The new direction of this blog isn’t just away from boring SLA theory and the discussion of research. Its also away from its long held focus on using comprehensible input in the classroom. There is a bigger goal, one I forgot about in all the excitement about the CI. The new goal for me in my TPRS world is toward anything that makes a child feel good in my classroom.
Now that will necessarily include CI, of course, because we all know that CI is the very best tool we have for teaching a language, but the shift here on the blog now will be towards what the kid experiences in my classroom. The CI has become secondary for me. There is a difference between focusing on my instruction and focusing on my students.
Let me say it again because it is such a big deal for me. No longer do I perceive my work as a language teacher to teach as much language as I can so that I am perceived by those around me as cool. Now I see my role as a CI teacher to be 100% into making children feel happy in my classroom.
I want my students to want to come to my classroom just to have fun, just because they want to, and not so much to learn French as much as to feel welcome somewhere in the world, somewhere in the world, to feel that there is a place, a place, where what they do and think counts more than a test score or a grade.
Word. I no longer consider my work as a language teacher to be one of teaching as much French as I possibly can to my students. I consider my work to be in making my classroom a pleasant place to be. I need to keep saying this until I get it on an even deeper level, a deeper level. I want my life to change. I want to live in joy and not fear and I feel that what I am talking about here holds the key to that change.
So in the Kandy the Korn videos – all nine of them – the viewer will see a tremendous amount of English being used, most of it to talk about student-created class content, some directed at my colleagues here on the blog, as well as the student jobs. That is not a bad thing – it is a good thing.
Normally if I were to speak so much in English about those things, especially the student jobs, part of me would aggressively try to guilt myself into thinking that the TPRS police might get me for speaking all that English, but now I don’t care. It’s like a tremendously evil thing, an evil thing, an evil thing, an evil thing, has finally been lifted from me, the belief that teaching my kids as much French as I could was what counted in my life as a teacher. I was stupid, fooled.
So I say that I have moved into a completely different place in my teaching. I don’t care about the research. I know what works so why belabor the point? And the French isn’t as imprtant as I thought. On some level I know that the only reason I learned French besides the fact that I love it as a hobo loves a ham sandwich is to get people to think I was smart and like me. I was stupid, fooled.

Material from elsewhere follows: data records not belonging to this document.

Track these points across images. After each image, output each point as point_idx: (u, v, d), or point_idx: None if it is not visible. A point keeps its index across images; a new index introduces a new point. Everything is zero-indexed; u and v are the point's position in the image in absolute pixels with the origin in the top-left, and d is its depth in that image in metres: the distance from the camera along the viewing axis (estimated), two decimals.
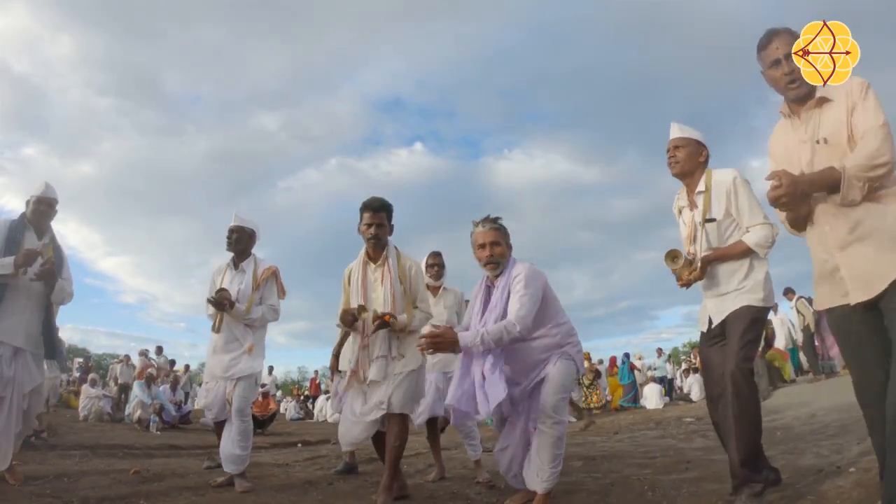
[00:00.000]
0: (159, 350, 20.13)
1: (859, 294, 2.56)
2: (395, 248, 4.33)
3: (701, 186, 3.69)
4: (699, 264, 3.55)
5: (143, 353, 18.65)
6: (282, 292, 5.26)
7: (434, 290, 5.65)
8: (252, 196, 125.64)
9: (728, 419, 3.32)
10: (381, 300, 4.17)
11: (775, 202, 2.58)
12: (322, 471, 6.00)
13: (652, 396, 15.83)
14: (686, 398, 17.01)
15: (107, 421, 12.83)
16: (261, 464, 6.58)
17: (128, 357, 18.14)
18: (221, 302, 4.82)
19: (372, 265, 4.27)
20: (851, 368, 2.75)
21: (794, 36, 2.74)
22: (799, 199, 2.60)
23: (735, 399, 3.27)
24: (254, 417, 12.67)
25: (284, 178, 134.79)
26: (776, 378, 12.64)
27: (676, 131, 3.83)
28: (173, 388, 14.19)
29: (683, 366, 21.91)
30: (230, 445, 4.81)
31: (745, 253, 3.49)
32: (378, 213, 4.22)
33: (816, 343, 12.91)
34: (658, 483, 4.28)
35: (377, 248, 4.25)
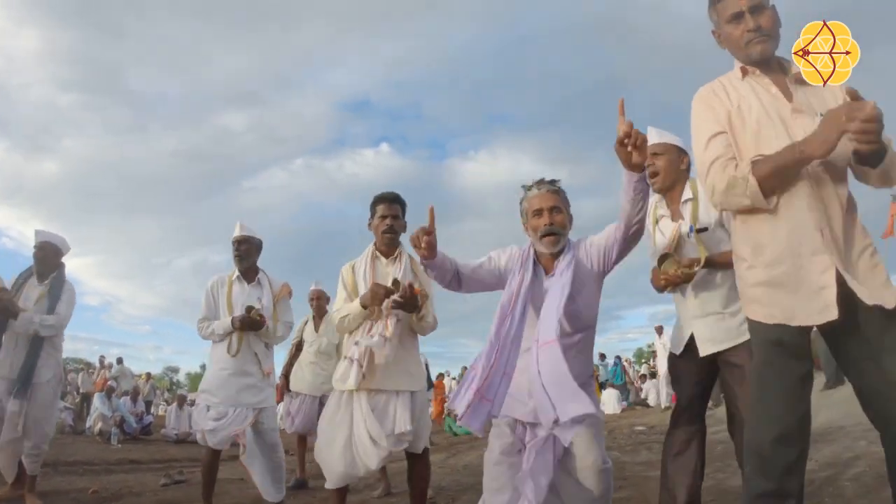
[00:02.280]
0: (119, 360, 20.08)
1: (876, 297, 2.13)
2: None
3: (687, 194, 3.33)
4: (697, 267, 3.09)
5: (102, 362, 18.59)
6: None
7: None
8: (217, 196, 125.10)
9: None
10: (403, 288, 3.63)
11: (874, 127, 1.95)
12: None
13: (609, 401, 16.25)
14: (644, 403, 17.47)
15: (68, 433, 12.89)
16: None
17: (89, 365, 18.14)
18: (259, 321, 4.57)
19: (383, 260, 3.91)
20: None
21: None
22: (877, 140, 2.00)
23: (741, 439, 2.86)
24: None
25: (250, 178, 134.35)
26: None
27: (654, 136, 3.42)
28: (134, 400, 14.29)
29: (643, 370, 22.46)
30: (268, 477, 4.80)
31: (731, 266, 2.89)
32: (393, 204, 3.95)
33: None
34: None
35: (392, 242, 3.92)
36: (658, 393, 17.63)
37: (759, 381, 2.28)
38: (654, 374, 19.19)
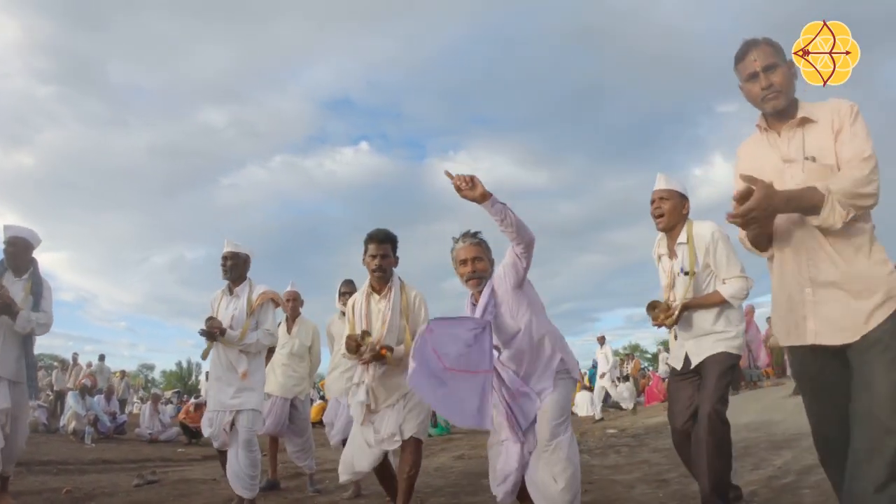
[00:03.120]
0: (101, 358, 19.82)
1: (828, 338, 2.46)
2: (400, 279, 4.33)
3: (682, 238, 3.85)
4: (676, 312, 3.78)
5: (76, 359, 18.35)
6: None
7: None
8: (195, 192, 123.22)
9: (702, 454, 3.55)
10: (381, 333, 4.11)
11: (745, 216, 2.30)
12: None
13: (582, 404, 16.36)
14: (617, 406, 17.60)
15: (42, 431, 12.79)
16: (189, 479, 6.91)
17: (63, 363, 17.92)
18: (212, 332, 4.80)
19: (376, 296, 4.23)
20: (810, 412, 2.69)
21: (774, 47, 2.63)
22: (770, 215, 2.40)
23: (710, 437, 3.51)
24: (186, 428, 12.91)
25: (228, 174, 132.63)
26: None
27: (663, 183, 3.94)
28: (108, 399, 14.21)
29: (611, 375, 22.65)
30: (238, 473, 4.81)
31: (720, 303, 3.73)
32: (383, 244, 4.20)
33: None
34: None
35: (382, 280, 4.21)
36: (632, 395, 17.87)
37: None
38: (627, 378, 19.41)
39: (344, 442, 5.86)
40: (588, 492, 4.95)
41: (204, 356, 4.99)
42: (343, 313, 6.04)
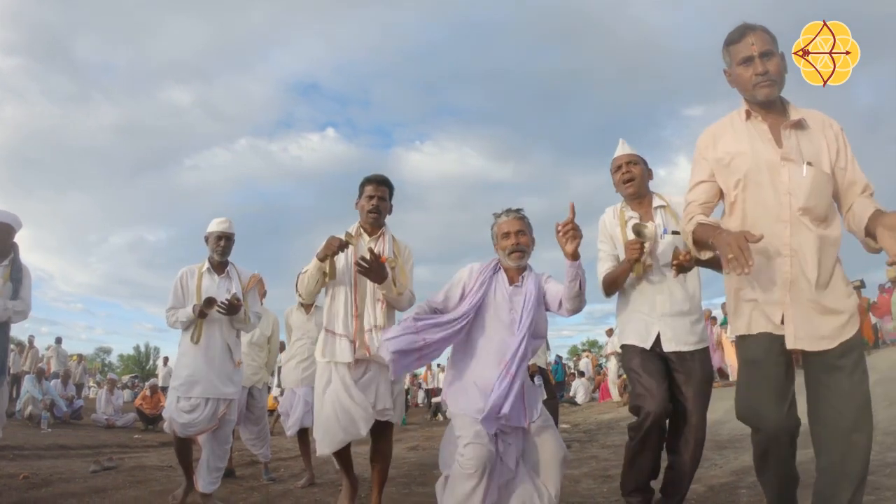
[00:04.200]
0: (59, 340, 19.61)
1: (823, 343, 2.44)
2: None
3: (659, 202, 3.68)
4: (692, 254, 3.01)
5: (31, 342, 18.13)
6: (261, 298, 5.15)
7: (307, 307, 6.22)
8: (157, 173, 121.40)
9: (686, 462, 3.43)
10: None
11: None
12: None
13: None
14: (572, 401, 17.93)
15: None
16: (146, 466, 6.97)
17: (20, 345, 17.69)
18: (236, 305, 4.58)
19: (366, 237, 4.01)
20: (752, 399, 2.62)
21: (770, 35, 2.59)
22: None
23: (697, 448, 3.41)
24: (143, 414, 12.92)
25: (192, 155, 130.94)
26: None
27: (627, 148, 3.78)
28: (64, 383, 14.16)
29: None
30: (206, 466, 4.65)
31: (716, 265, 3.24)
32: (381, 186, 4.06)
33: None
34: None
35: (376, 223, 4.03)
36: (587, 392, 18.24)
37: None
38: (582, 374, 19.82)
39: (302, 432, 6.00)
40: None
41: (198, 339, 4.59)
42: (302, 304, 6.19)
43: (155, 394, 13.77)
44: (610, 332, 16.37)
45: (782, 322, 2.50)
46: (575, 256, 3.01)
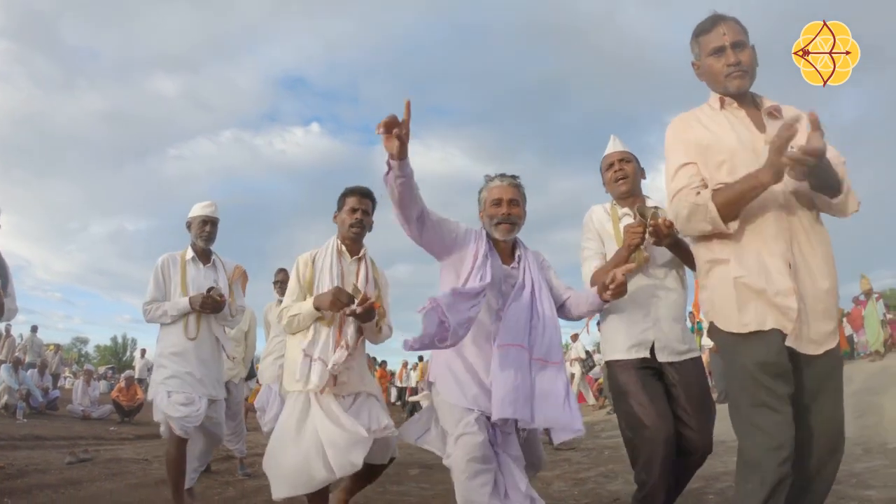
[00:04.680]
0: (34, 329, 19.43)
1: (812, 347, 2.27)
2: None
3: (653, 202, 3.40)
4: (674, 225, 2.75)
5: (9, 330, 17.96)
6: (243, 292, 4.81)
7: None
8: (140, 161, 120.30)
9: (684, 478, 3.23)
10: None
11: (816, 154, 2.04)
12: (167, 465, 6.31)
13: None
14: None
15: None
16: (121, 459, 7.00)
17: None
18: (219, 302, 4.25)
19: (349, 257, 3.67)
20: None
21: (742, 26, 2.49)
22: (815, 170, 2.13)
23: (704, 455, 3.16)
24: (119, 406, 12.88)
25: (176, 145, 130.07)
26: None
27: (619, 145, 3.52)
28: (41, 373, 14.08)
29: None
30: (190, 465, 4.47)
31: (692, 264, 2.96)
32: (365, 198, 3.69)
33: None
34: None
35: (358, 239, 3.69)
36: None
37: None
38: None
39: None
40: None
41: (195, 335, 4.26)
42: (280, 301, 6.23)
43: (131, 386, 13.73)
44: (575, 338, 16.40)
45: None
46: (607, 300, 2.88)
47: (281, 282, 6.14)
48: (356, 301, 3.29)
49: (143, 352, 22.47)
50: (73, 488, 5.06)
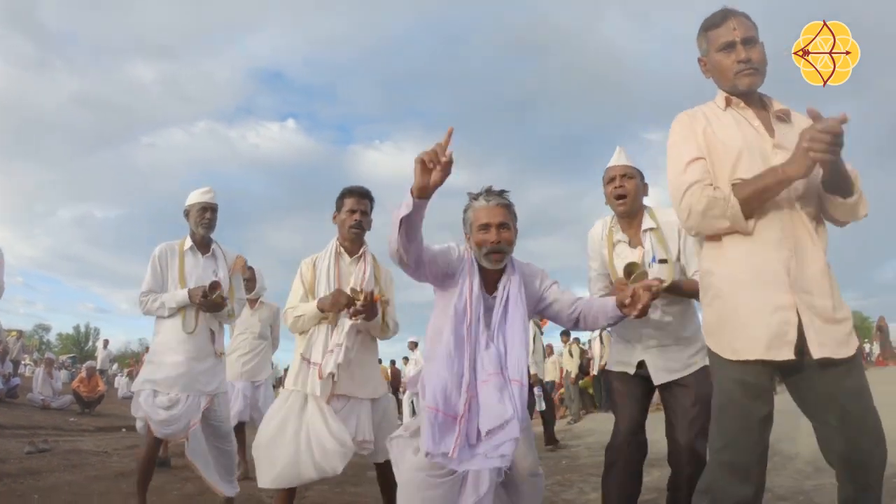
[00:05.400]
0: None
1: (826, 350, 2.15)
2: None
3: (649, 223, 3.31)
4: (666, 283, 2.96)
5: None
6: (242, 286, 4.63)
7: (251, 302, 6.29)
8: (112, 148, 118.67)
9: (682, 491, 3.10)
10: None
11: (828, 143, 1.97)
12: (138, 462, 6.32)
13: None
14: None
15: None
16: (81, 450, 7.01)
17: None
18: (220, 303, 4.12)
19: (347, 258, 3.71)
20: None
21: (753, 22, 2.41)
22: (838, 150, 2.02)
23: (698, 470, 2.68)
24: (80, 398, 12.79)
25: (149, 133, 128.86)
26: (588, 403, 14.19)
27: (623, 158, 3.40)
28: (1, 359, 13.93)
29: None
30: (220, 470, 4.32)
31: (695, 295, 2.87)
32: (364, 199, 3.73)
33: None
34: None
35: (357, 240, 3.73)
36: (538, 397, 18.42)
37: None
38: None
39: (239, 426, 5.86)
40: None
41: (193, 329, 4.12)
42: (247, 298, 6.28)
43: (93, 377, 13.63)
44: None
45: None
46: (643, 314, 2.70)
47: (249, 280, 6.18)
48: (359, 302, 3.32)
49: (106, 342, 22.34)
50: (32, 478, 5.07)
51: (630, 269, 2.97)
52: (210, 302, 4.03)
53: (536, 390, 8.72)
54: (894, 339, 20.51)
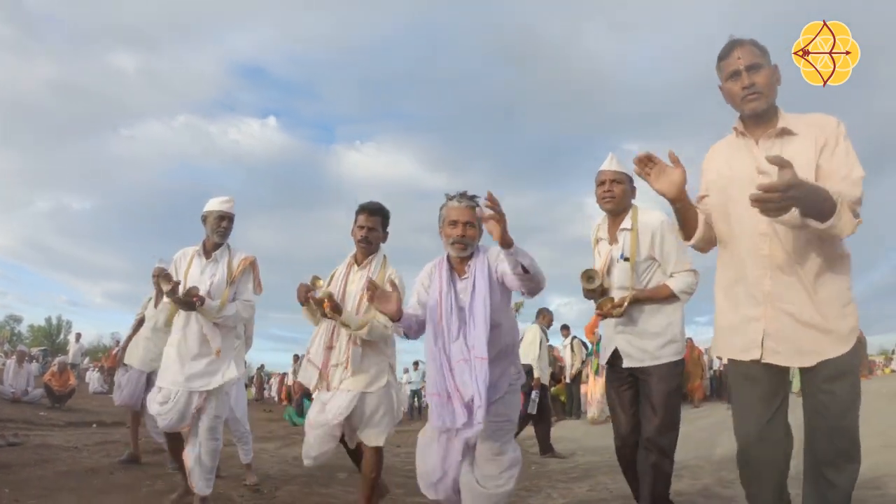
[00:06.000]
0: None
1: (796, 360, 2.45)
2: (385, 256, 4.19)
3: (627, 224, 3.66)
4: (625, 304, 3.49)
5: None
6: (258, 286, 4.66)
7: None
8: (90, 138, 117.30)
9: (645, 482, 3.46)
10: (353, 303, 3.97)
11: (785, 192, 2.07)
12: (108, 458, 6.34)
13: None
14: None
15: None
16: (51, 445, 7.00)
17: None
18: (191, 301, 4.19)
19: (356, 267, 4.12)
20: (741, 423, 2.63)
21: (760, 48, 2.56)
22: (787, 204, 2.12)
23: (661, 458, 3.42)
24: (51, 392, 12.71)
25: (128, 124, 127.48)
26: (559, 410, 14.21)
27: (615, 164, 3.75)
28: None
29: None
30: (197, 466, 4.31)
31: (668, 298, 3.55)
32: (374, 215, 4.11)
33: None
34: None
35: (365, 251, 4.11)
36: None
37: None
38: None
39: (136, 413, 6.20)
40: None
41: (168, 322, 4.51)
42: (151, 298, 6.32)
43: (64, 371, 13.54)
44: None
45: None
46: (506, 244, 2.86)
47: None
48: (322, 286, 3.91)
49: (79, 336, 22.10)
50: (2, 472, 5.08)
51: (590, 274, 3.66)
52: (180, 299, 4.18)
53: (533, 394, 8.77)
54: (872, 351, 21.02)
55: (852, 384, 2.44)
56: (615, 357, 3.69)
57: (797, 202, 2.13)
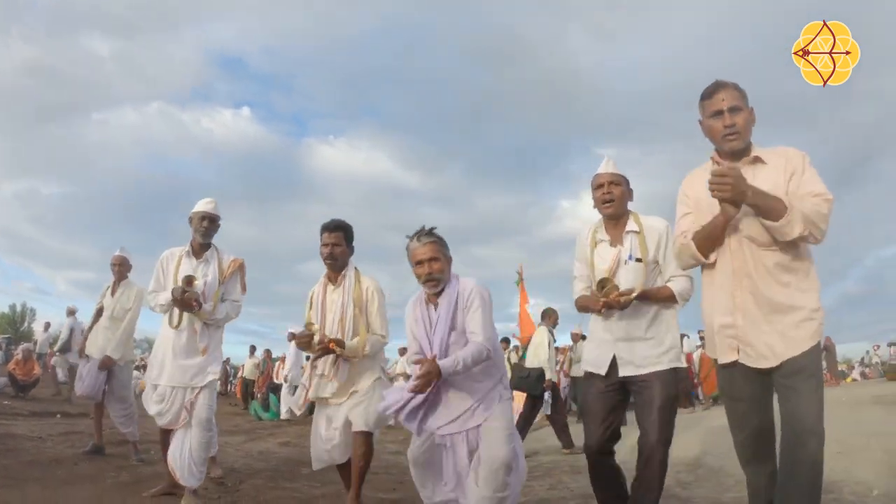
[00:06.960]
0: None
1: (764, 361, 2.70)
2: (356, 268, 4.30)
3: (633, 226, 3.63)
4: (633, 295, 3.40)
5: None
6: (243, 288, 4.79)
7: None
8: (62, 122, 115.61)
9: (646, 481, 3.40)
10: (334, 324, 4.12)
11: (719, 183, 2.54)
12: (72, 448, 6.34)
13: None
14: None
15: None
16: (15, 435, 6.98)
17: None
18: (189, 303, 4.32)
19: (331, 286, 4.23)
20: (737, 426, 2.91)
21: (740, 91, 2.80)
22: (739, 195, 2.57)
23: (660, 467, 3.38)
24: (15, 381, 12.60)
25: (101, 110, 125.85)
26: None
27: (611, 167, 3.72)
28: None
29: None
30: (188, 457, 4.34)
31: (668, 299, 3.53)
32: (333, 232, 4.19)
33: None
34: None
35: (334, 269, 4.21)
36: None
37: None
38: None
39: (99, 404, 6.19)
40: (396, 490, 5.41)
41: (177, 324, 4.44)
42: (109, 287, 6.42)
43: (29, 360, 13.35)
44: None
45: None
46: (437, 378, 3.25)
47: (117, 265, 6.49)
48: (316, 334, 4.01)
49: (48, 325, 21.59)
50: None
51: (603, 283, 3.47)
52: (181, 300, 4.29)
53: (546, 396, 8.91)
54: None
55: (811, 375, 2.69)
56: (611, 366, 3.57)
57: (747, 198, 2.56)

So now as that stuff – that old life, that nervous life of going in upset every day because I couldn’t teach them all I knew – that old life cracks away. I can see clearly now that I just want my students to really enjoy the time we spend together in my class, the time we spend together on this earth.
And so damn the language police, if this new way of being alive in my classroom requires a lot more English, then so be it – there will be a lot more English. And Ben, focusing more on the kids does require a lot more English, especially, and this cannot be repeated enough, those student jobs, a concept that I brought to the TPRS community about ten years ago. The student jobs were important then but now I can say with authority that they are THE most important thing in TPRS in my own CI world.
So if you used to think your job was to teach the language, think again. Please take more than a casual look at what I am saying here. I am saying without qualification that teaching anything is less important than creating a safe and loving and welcoming environment in our classrooms for our students who live in such deep fear about life now, and that includes using more English in our classrooms.
We have had the focus wrong here over these past years, in my opinion. Our focus was on the research and on the CI but now I see that for me – and the direction I will now take this blog – will now be about bringing laughter and happiness into my classroom.
Letting go of the guilt and the stinking thinking of my old AP lang/lit teacher self who still occupies an egregiously unfortunately judgmental slice of my teacher’s mind will not be easy. But then who ever said that teaching is easy? And screw that guy. There is no shortage of those pompous weasels out there anyway, going to ACTRL with their little briefcases with nothing in them.
I will do this change because I have figured something out.